*Instructions to follow:* Reproduce the source text of every row below verbatim, omitting the pictures.

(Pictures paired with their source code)
=== Begin Enclosure ===

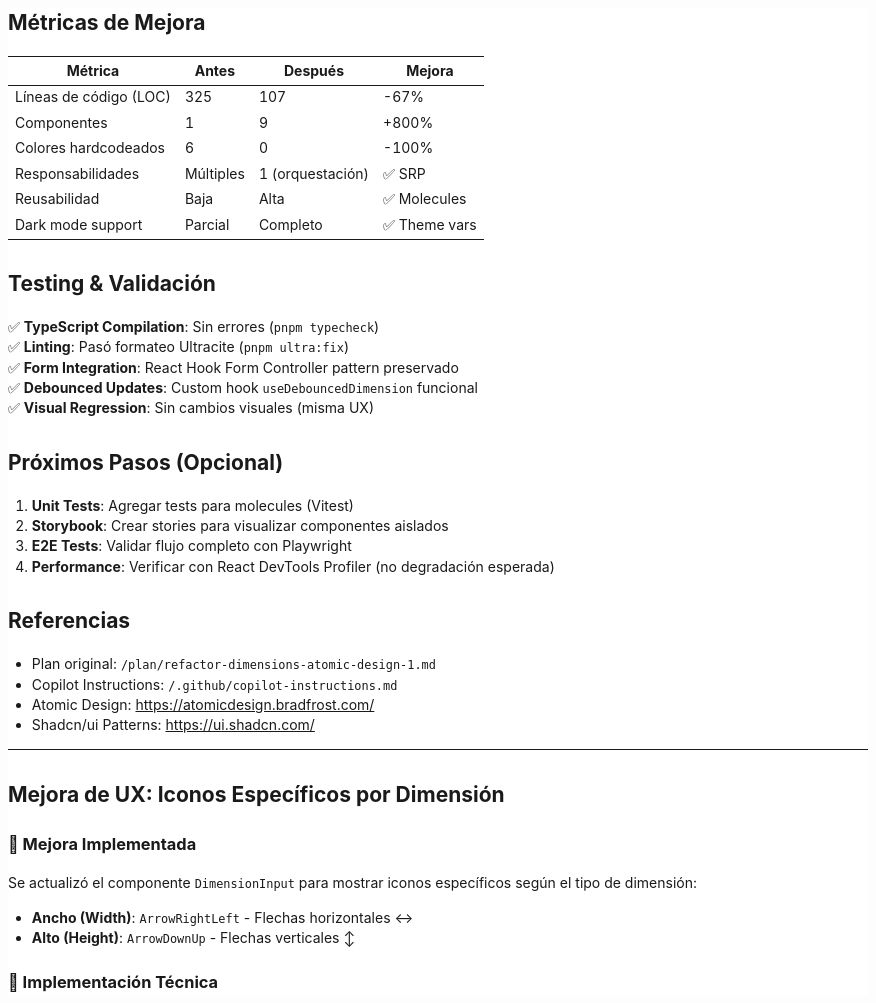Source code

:## Métricas de Mejora

| Métrica                | Antes     | Después          | Mejora       |
| ---------------------- | --------- | ---------------- | ------------ |
| Líneas de código (LOC) | 325       | 107              | -67%         |
| Componentes            | 1         | 9                | +800%        |
| Colores hardcodeados   | 6         | 0                | -100%        |
| Responsabilidades      | Múltiples | 1 (orquestación) | ✅ SRP        |
| Reusabilidad           | Baja      | Alta             | ✅ Molecules  |
| Dark mode support      | Parcial   | Completo         | ✅ Theme vars |

## Testing & Validación

✅ **TypeScript Compilation**: Sin errores (`pnpm typecheck`)  
✅ **Linting**: Pasó formateo Ultracite (`pnpm ultra:fix`)  
✅ **Form Integration**: React Hook Form Controller pattern preservado  
✅ **Debounced Updates**: Custom hook `useDebouncedDimension` funcional  
✅ **Visual Regression**: Sin cambios visuales (misma UX)

## Próximos Pasos (Opcional)

1. **Unit Tests**: Agregar tests para molecules (Vitest)
2. **Storybook**: Crear stories para visualizar componentes aislados
3. **E2E Tests**: Validar flujo completo con Playwright
4. **Performance**: Verificar con React DevTools Profiler (no degradación esperada)

## Referencias

- Plan original: `/plan/refactor-dimensions-atomic-design-1.md`
- Copilot Instructions: `/.github/copilot-instructions.md`
- Atomic Design: https://atomicdesign.bradfrost.com/
- Shadcn/ui Patterns: https://ui.shadcn.com/

---

## Mejora de UX: Iconos Específicos por Dimensión

### 🎯 Mejora Implementada

Se actualizó el componente `DimensionInput` para mostrar iconos específicos según el tipo de dimensión:

- **Ancho (Width)**: `ArrowRightLeft` - Flechas horizontales ↔️
- **Alto (Height)**: `ArrowDownUp` - Flechas verticales ↕️

### 🔧 Implementación Técnica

=== End Enclosure ===

*Answer below:*
Source code

:## Métricas de Mejora

| Métrica                | Antes     | Después          | Mejora       |
| ---------------------- | --------- | ---------------- | ------------ |
| Líneas de código (LOC) | 325       | 107              | -67%         |
| Componentes            | 1         | 9                | +800%        |
| Colores hardcodeados   | 6         | 0                | -100%        |
| Responsabilidades      | Múltiples | 1 (orquestación) | ✅ SRP        |
| Reusabilidad           | Baja      | Alta             | ✅ Molecules  |
| Dark mode support      | Parcial   | Completo         | ✅ Theme vars |

## Testing & Validación

✅ **TypeScript Compilation**: Sin errores (`pnpm typecheck`)  
✅ **Linting**: Pasó formateo Ultracite (`pnpm ultra:fix`)  
✅ **Form Integration**: React Hook Form Controller pattern preservado  
✅ **Debounced Updates**: Custom hook `useDebouncedDimension` funcional  
✅ **Visual Regression**: Sin cambios visuales (misma UX)

## Próximos Pasos (Opcional)

1. **Unit Tests**: Agregar tests para molecules (Vitest)
2. **Storybook**: Crear stories para visualizar componentes aislados
3. **E2E Tests**: Validar flujo completo con Playwright
4. **Performance**: Verificar con React DevTools Profiler (no degradación esperada)

## Referencias

- Plan original: `/plan/refactor-dimensions-atomic-design-1.md`
- Copilot Instructions: `/.github/copilot-instructions.md`
- Atomic Design: https://atomicdesign.bradfrost.com/
- Shadcn/ui Patterns: https://ui.shadcn.com/

---

## Mejora de UX: Iconos Específicos por Dimensión

### 🎯 Mejora Implementada

Se actualizó el componente `DimensionInput` para mostrar iconos específicos según el tipo de dimensión:

- **Ancho (Width)**: `ArrowRightLeft` - Flechas horizontales ↔️
- **Alto (Height)**: `ArrowDownUp` - Flechas verticales ↕️

### 🔧 Implementación Técnica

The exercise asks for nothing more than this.